*** DOCUMENTO

# [Aporte] Vumetro Estereo



## chorix (Dic 10, 2008)

Buenoo aca les traigo un vumetro de led que anda perfecto   
Es algo simple que vale la pena hacer porque queda muy bueno   

Los materiales son: 
2_ LM3915 (uno para cada canal)
2_ Resistencias de 1k
2_ Resistencias variable (preset) de 10k
1_ Conector Jack o miniplug macho
1_ Conector T estereo
10_ Led verde
6_ Led amarillo
4_ Led rojo
1_ Conector molex macho
1_Contector IDE macho y hembra (yo lo puse, porque como tiene 40 pines me servia para los 20 LEDs, pero eso que al gusto de cada cual, tambien se pueden poner directamente en la plaqueta)

El vumetro funciona con la salida molex de 12v (amarillo y negro)
Con el preset (si se quiere se puede poner potenciometro) se puede regular la intensidad, eso esta muy buenoo   
Yo lo puse en una bahia libre de CD-Rom

Bueno aca les deje el esquema, algunas fotos y un video  






















YouTube - Vumetro estereo


----------



## DJ DRACO (Dic 10, 2008)

******
*** ENTRADAS LISTADAS

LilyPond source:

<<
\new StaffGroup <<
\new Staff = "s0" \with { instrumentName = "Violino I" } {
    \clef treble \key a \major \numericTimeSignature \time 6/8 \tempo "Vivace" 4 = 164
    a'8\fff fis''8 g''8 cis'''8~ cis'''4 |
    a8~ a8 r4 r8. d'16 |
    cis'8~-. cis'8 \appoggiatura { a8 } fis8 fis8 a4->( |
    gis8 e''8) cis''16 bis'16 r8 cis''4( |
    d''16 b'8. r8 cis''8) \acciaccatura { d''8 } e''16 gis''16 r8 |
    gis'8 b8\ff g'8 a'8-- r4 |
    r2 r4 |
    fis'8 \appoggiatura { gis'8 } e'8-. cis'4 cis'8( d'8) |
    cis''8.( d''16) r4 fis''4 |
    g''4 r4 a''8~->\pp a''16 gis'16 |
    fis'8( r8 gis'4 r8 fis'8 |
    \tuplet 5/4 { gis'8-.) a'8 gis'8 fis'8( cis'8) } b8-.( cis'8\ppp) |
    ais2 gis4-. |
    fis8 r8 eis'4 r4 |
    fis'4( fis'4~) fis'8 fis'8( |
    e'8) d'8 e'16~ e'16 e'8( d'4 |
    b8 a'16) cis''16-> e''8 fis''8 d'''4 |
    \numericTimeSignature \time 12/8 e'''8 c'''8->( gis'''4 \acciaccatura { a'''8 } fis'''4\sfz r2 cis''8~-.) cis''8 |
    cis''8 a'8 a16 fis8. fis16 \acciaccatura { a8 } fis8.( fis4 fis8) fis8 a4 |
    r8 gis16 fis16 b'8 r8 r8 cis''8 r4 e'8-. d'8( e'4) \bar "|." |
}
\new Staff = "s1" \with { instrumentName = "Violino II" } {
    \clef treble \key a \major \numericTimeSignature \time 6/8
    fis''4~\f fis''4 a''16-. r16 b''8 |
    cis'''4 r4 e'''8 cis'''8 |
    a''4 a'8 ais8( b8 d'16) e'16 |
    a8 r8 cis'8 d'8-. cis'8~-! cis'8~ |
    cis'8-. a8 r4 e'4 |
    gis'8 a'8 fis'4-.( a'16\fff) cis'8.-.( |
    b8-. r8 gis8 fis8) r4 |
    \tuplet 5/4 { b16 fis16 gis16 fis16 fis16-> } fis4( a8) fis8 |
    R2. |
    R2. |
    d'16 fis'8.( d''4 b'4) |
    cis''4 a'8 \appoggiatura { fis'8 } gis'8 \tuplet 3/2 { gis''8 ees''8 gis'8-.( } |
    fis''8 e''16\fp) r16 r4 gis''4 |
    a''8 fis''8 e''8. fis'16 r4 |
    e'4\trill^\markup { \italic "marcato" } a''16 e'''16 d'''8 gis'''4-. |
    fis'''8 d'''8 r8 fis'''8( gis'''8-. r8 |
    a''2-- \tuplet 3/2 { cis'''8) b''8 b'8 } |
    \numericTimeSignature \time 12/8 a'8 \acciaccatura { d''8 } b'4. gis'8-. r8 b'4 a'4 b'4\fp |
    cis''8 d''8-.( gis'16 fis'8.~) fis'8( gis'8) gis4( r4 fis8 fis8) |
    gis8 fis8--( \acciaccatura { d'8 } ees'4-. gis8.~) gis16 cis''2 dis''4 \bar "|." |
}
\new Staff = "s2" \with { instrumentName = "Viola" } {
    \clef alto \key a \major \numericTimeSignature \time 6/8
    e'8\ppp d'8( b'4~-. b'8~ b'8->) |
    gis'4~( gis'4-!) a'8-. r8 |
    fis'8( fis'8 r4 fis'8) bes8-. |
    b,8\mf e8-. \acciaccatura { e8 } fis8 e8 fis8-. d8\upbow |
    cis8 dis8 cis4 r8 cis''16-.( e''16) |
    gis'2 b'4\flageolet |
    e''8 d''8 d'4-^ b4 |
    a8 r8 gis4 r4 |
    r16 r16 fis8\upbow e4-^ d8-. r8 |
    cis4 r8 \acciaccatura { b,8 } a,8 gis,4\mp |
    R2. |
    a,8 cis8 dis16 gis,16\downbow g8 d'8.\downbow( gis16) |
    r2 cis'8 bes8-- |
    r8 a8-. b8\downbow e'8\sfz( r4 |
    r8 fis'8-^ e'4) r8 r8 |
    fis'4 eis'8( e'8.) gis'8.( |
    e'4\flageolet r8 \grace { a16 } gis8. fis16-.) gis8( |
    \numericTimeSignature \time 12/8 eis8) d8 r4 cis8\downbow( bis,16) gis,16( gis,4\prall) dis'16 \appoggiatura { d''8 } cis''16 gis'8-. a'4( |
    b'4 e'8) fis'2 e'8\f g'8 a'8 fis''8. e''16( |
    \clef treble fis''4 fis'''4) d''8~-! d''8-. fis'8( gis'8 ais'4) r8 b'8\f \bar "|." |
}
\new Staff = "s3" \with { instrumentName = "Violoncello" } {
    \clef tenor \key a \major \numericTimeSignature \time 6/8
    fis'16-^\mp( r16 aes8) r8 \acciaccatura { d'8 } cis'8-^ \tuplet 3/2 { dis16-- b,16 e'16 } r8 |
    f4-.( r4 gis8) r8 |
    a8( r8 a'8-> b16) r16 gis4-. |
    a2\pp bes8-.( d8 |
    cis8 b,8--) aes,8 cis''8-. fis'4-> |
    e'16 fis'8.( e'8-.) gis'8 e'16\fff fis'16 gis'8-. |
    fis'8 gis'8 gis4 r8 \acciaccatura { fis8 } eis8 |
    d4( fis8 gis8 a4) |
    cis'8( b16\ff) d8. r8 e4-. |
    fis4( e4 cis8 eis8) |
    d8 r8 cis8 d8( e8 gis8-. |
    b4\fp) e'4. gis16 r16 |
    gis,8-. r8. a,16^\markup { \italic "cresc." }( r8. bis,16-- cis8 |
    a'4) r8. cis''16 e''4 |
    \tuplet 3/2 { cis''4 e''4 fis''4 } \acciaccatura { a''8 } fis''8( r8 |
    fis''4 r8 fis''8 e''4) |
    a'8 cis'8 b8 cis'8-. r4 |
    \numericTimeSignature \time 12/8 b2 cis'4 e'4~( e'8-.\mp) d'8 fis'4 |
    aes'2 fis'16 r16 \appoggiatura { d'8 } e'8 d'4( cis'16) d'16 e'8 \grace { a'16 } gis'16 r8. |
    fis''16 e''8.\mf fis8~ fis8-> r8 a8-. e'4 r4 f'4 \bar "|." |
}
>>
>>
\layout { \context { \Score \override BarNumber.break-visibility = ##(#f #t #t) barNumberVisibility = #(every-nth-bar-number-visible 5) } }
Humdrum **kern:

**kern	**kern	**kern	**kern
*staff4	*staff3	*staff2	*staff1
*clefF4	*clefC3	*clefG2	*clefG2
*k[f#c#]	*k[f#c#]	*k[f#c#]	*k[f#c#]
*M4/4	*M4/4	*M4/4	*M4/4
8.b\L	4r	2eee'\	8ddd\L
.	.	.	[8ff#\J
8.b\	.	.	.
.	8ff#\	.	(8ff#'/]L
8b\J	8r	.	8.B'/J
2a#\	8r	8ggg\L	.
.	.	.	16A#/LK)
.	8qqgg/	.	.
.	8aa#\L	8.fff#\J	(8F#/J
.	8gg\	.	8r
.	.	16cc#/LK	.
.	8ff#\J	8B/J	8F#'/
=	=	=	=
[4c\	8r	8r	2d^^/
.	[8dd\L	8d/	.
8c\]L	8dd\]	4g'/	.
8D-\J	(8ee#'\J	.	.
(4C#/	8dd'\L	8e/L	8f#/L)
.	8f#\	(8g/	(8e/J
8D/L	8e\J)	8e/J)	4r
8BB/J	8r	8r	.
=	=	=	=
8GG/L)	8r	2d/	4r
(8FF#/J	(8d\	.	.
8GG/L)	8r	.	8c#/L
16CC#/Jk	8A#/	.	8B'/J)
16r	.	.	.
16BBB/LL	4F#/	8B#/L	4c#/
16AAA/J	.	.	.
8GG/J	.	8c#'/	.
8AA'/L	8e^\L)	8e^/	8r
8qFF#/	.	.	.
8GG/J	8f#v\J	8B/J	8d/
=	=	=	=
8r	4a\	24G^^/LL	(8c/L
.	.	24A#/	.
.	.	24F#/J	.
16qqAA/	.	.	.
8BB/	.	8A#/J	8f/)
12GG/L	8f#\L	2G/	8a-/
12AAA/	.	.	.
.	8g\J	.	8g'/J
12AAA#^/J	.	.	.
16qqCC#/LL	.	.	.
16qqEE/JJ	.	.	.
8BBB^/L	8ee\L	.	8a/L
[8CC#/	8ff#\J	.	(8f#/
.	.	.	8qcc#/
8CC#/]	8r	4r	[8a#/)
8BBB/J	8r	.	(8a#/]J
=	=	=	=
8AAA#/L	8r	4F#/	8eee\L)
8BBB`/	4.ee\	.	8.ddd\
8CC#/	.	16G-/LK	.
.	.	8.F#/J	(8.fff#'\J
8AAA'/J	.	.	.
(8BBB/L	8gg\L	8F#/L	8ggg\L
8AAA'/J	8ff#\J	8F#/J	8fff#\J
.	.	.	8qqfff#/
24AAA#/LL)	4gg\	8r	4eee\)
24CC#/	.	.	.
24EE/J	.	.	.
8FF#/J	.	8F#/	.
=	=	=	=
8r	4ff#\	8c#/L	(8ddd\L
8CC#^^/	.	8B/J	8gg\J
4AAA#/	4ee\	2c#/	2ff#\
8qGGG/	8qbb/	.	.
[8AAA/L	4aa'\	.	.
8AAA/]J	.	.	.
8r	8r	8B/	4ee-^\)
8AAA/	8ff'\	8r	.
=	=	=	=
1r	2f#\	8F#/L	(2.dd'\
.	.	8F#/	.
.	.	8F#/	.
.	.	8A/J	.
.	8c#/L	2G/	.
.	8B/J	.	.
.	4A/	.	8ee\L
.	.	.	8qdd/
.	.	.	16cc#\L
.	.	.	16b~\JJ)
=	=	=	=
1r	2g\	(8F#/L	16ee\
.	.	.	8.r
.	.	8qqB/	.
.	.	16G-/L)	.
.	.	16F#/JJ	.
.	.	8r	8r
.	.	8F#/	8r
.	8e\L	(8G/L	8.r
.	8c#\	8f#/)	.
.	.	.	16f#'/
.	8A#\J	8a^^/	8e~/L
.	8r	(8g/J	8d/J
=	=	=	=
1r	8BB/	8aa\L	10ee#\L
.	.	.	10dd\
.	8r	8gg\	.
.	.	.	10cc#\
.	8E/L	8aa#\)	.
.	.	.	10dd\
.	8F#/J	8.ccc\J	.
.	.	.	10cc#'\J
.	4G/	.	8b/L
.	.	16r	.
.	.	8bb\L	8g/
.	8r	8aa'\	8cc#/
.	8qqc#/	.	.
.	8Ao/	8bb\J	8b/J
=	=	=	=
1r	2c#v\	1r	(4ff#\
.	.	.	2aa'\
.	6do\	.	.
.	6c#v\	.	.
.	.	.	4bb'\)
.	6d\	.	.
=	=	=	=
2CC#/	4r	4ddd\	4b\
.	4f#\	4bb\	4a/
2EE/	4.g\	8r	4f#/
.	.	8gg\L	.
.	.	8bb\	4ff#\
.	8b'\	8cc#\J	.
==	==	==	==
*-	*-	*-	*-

******

## PARTES DEL EJERCICIO:
A. Según el hilo sobre el vúmetro estéreo, ¿qué salida de alimentación usa el vúmetro?
B. ¿Concuerdan con el hilo sobre el vúmetro estéreo estas afirmaciones? (i) Se usa un LM3915 para cada canal. (ii) El vúmetro lleva diez LED rojos. (iii) El vúmetro quedó montado en una bahía libre de CD-Rom. Responde sí o no a cada una y cita las palabras decisivas del hilo.
C. ¿Puedes prolongar el hilo sobre el vúmetro estéreo a partir del punto en que termina?

## RESPUESTAS:
A. La salida molex de 12 V (cables amarillo y negro).

B.
(i) Sí: "2_ LM3915 (uno para cada canal)".
(ii) No: "4_ Led rojo".
(iii) Sí: "Yo lo puse en una bahia libre de CD-Rom".

C.
Buen aporte, puedo aportar mi pcb también?

jeje, lo posteo. lleva los mismos componentes.

saludos.


----------



## chorix (Dic 10, 2008)

Jajajaj muy buenoo para los que quieran poner los leds en la placa
cada uno con sus gustoss
saludooos


----------



## santiago61 (Dic 10, 2008)

gran aporte chorix justo para mi modding pc, jaja lo voy a hacer en las vacaciones tu circuto va a parar a mis favoritos junto con el de dj draco.

saludos


----------



## lalex (Dic 10, 2008)

aca les dejo, la version mono..




y acabo de hacer la version estereo, si ay algun error, avisen


----------



## fran_bade (Dic 10, 2008)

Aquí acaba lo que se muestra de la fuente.